[Interim Conservative Leader Rona Ambrose and Prime Minister Justin Trudeau/The Canadian Press]
Experts say that if interim Leader Rona Ambrose goes against her repeated plans to step down and seeks to turn her current gig into a permanent position, in next year’s leadership election, the Conservative Party of Canada could miss a chance for renewal.
Postmedia columnist Michael Den Tandt wrote last week that Ambrose had the best shot of any of the potential leaders in taking on Prime Minister Justin Trudeau, suggesting his youthful vigor would be a challenge for other candidates to overcome.

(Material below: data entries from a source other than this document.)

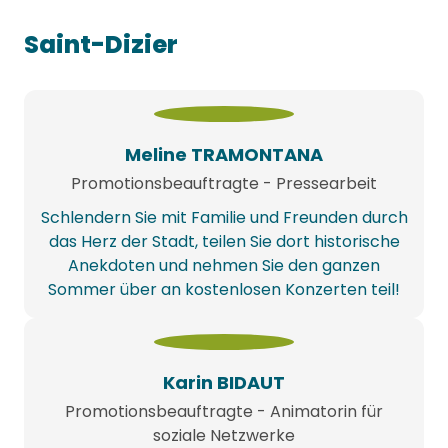
Saint-Dizier
Meline TRAMONTANA
Promotionsbeauftragte - Pressearbeit
Schlendern Sie mit Familie und Freunden durch
das Herz der Stadt, teilen Sie dort historische
Anekdoten und nehmen Sie den ganzen
Sommer über an kostenlosen Konzerten teil!
Karin BIDAUT
Promotionsbeauftragte - Animatorin für
soziale Netzwerke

As interim Tory leader, Ambrose is prevented from running for the permanent spot by the party’s own rules. But Den Tandt says those could be changed if Conservatives rallied around Ambrose before the leadership vote is cast in May 2017.
Nelson Wiseman, a political scientist at the University of Toronto, said it’s highly unlikely Ambrose would choose to run for the permanent spot.
Those who want to campaign for the Conservative leadership will have a spending limit of about $5 million, and Wiseman said he expects the top-tier candidates to spend most or the entire amount.
“If she wants to run, she would have to start raising money very soon,” he said. “If she’s raising money, she can’t serve as the interim leader.”
Speculation is building around several current and former MPs, including Jason Kenney, Peter MacKay, Tony Clement and Lisa Raitt, who are looking to take over as the Conservative Party adjusts to life after Stephen Harper.
Outside candidates, such as businessman and reality TV star Kevin O'Leary, may also throw their hat into the ring.
Wiseman said it’s early enough that anything could happen between now and the final leadership vote. He pointed to the success of Belinda Stronach, who came second to Harper in the 2004 contest for leadership of the newly formed Conservative Party before she had even been elected as an MP.
“It’s all built around the person,” he said. “It used to be that you worked your way up in the party, you were a good speech maker, people like the way you worked, and you became party leader. That’s not the way anymore.”
The next leader, he said, will put his or her own stamp and spin on a party looking for ideas.
Queen’s University political science professor Kathy Brock said that Ambrose running for the leadership would be a bad idea, particularly if it became a sort of coronation.
After more than a decade under Harper, she said, the Conservative Party needs wide-open nomination between politicians of different stripes to hash out its principles and set a new course.
“One of the things our parties have learned to be wary of is that when the party apparatus tries to bend the rules or affect the race, it can have negative consequences,” she said.
“They now have to re-evaluate where they are and where they’re going to, and a leadership race can help them do that.”
A contentious nomination will also drive interest in the party, she said, as well as media headlines.
“The Conservative Party itself should be encouraging lots of people to run,” she said. “That can only broaden the base.”
The biggest mistake for the party, she said, would be to choose a new leader based on how they match up to Trudeau.
“Choosing your leader for the future on the basis of where the leader of another party is today would be wrong,” she said. “They should choose someone not to defeat the Liberals but to lead the Conservatives tomorrow.”
Mike Storeshaw, a spokesman for Ambrose, said the Alberta MP has no interest in running for the leadership and has said as much before when asked about her future.
“She’s always said that the rules are clear that the interim leader cannot run for the permanent leadership,” he said. “She ran for the interim leadership knowing that, and she’s happy to continue to do the important job she’s been asked to do with no interest in running for the permanent position.”